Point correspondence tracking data
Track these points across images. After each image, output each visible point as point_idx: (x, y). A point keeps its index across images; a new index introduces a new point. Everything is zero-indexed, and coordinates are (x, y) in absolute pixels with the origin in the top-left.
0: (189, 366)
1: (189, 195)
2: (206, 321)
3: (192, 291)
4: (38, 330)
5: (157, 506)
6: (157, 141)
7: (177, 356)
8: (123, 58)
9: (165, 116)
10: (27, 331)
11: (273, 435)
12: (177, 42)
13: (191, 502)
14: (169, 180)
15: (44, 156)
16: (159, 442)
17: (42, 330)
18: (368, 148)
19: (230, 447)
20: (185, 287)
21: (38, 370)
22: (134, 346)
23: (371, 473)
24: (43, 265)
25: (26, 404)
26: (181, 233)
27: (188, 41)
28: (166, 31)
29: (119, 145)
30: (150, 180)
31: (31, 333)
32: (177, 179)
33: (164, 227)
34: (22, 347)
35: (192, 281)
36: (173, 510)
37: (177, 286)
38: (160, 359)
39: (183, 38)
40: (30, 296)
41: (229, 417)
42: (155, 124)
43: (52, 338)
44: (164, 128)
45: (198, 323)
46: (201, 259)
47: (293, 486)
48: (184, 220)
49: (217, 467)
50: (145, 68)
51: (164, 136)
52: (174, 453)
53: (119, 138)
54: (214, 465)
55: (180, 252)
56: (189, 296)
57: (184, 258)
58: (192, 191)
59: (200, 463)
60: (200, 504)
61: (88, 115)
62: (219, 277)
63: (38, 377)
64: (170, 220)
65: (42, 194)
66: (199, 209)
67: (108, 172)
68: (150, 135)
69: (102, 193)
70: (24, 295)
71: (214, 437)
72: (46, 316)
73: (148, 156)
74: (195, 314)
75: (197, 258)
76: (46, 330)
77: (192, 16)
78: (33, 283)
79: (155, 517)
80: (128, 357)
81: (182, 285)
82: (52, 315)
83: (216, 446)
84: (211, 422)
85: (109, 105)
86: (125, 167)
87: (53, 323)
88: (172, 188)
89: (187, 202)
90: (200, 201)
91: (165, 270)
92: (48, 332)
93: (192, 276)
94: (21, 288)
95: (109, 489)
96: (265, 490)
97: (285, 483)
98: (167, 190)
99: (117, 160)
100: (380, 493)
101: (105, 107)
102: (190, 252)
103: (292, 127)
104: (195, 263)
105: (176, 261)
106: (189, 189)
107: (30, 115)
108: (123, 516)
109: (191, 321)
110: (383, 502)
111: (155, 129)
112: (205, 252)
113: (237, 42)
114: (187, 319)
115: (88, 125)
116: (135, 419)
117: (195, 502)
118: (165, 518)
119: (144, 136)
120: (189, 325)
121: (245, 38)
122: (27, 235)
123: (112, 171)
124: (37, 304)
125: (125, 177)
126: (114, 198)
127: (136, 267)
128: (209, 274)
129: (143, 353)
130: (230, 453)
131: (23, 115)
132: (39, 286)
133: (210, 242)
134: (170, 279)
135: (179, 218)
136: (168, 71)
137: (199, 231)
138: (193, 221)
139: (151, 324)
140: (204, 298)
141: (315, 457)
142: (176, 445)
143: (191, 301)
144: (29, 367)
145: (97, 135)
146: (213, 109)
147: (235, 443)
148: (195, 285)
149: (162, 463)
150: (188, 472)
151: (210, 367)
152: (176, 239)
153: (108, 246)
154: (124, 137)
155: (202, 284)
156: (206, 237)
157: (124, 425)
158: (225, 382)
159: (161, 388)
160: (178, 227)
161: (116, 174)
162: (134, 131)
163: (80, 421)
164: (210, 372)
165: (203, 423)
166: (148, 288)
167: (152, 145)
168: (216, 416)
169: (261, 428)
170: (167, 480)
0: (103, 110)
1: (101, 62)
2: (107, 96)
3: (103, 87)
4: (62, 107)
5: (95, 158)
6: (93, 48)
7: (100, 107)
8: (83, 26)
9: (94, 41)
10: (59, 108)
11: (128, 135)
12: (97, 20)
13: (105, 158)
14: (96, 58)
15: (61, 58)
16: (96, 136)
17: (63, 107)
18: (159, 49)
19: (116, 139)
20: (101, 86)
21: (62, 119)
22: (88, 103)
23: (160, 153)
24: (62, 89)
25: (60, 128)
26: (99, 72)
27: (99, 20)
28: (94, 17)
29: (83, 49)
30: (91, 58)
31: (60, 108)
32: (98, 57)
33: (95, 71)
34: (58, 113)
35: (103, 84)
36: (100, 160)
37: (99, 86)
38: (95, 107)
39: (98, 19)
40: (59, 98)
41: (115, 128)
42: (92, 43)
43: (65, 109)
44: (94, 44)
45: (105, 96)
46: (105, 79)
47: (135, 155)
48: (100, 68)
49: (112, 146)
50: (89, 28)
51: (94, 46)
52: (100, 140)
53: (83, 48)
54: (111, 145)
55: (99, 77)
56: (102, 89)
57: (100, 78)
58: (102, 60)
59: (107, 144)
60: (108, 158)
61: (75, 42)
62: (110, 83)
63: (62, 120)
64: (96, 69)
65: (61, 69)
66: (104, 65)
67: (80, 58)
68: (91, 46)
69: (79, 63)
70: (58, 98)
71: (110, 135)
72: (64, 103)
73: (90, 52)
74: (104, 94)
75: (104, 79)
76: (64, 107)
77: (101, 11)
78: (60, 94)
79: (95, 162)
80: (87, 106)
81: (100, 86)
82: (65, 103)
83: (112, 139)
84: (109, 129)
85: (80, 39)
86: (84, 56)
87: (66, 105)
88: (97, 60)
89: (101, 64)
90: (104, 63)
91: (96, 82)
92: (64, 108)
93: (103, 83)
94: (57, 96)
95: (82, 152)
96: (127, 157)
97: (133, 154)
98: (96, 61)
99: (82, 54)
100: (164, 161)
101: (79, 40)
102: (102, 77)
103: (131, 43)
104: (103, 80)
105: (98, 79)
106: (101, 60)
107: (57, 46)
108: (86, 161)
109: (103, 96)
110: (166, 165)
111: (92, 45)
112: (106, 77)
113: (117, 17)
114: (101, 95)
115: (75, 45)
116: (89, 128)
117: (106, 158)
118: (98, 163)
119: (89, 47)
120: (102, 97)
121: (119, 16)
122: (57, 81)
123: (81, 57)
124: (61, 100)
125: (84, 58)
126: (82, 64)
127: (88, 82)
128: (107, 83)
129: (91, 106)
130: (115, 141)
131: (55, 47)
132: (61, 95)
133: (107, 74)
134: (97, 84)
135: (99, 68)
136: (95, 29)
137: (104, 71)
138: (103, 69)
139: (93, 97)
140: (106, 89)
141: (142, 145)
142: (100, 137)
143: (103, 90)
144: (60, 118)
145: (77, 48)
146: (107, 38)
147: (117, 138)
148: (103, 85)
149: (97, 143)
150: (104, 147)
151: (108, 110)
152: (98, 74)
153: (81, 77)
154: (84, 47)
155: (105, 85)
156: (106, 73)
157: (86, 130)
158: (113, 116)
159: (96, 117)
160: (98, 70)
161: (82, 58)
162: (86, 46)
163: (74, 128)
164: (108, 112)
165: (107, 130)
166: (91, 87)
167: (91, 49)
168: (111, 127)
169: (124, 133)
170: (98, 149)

What you have to do
Taking the entries above, write out exactly each line from the one holding "101: (105, 107)" to the one holding "169: (261, 428)", both included, and stop there.

Solution for this task
101: (105, 107)
102: (190, 252)
103: (292, 127)
104: (195, 263)
105: (176, 261)
106: (189, 189)
107: (30, 115)
108: (123, 516)
109: (191, 321)
110: (383, 502)
111: (155, 129)
112: (205, 252)
113: (237, 42)
114: (187, 319)
115: (88, 125)
116: (135, 419)
117: (195, 502)
118: (165, 518)
119: (144, 136)
120: (189, 325)
121: (245, 38)
122: (27, 235)
123: (112, 171)
124: (37, 304)
125: (125, 177)
126: (114, 198)
127: (136, 267)
128: (209, 274)
129: (143, 353)
130: (230, 453)
131: (23, 115)
132: (39, 286)
133: (210, 242)
134: (170, 279)
135: (179, 218)
136: (168, 71)
137: (199, 231)
138: (193, 221)
139: (151, 324)
140: (204, 298)
141: (315, 457)
142: (176, 445)
143: (191, 301)
144: (29, 367)
145: (97, 135)
146: (213, 109)
147: (235, 443)
148: (195, 285)
149: (162, 463)
150: (188, 472)
151: (210, 367)
152: (176, 239)
153: (108, 246)
154: (124, 137)
155: (202, 284)
156: (206, 237)
157: (124, 425)
158: (225, 382)
159: (161, 388)
160: (178, 227)
161: (116, 174)
162: (134, 131)
163: (80, 421)
164: (210, 372)
165: (203, 423)
166: (148, 288)
167: (152, 145)
168: (216, 416)
169: (261, 428)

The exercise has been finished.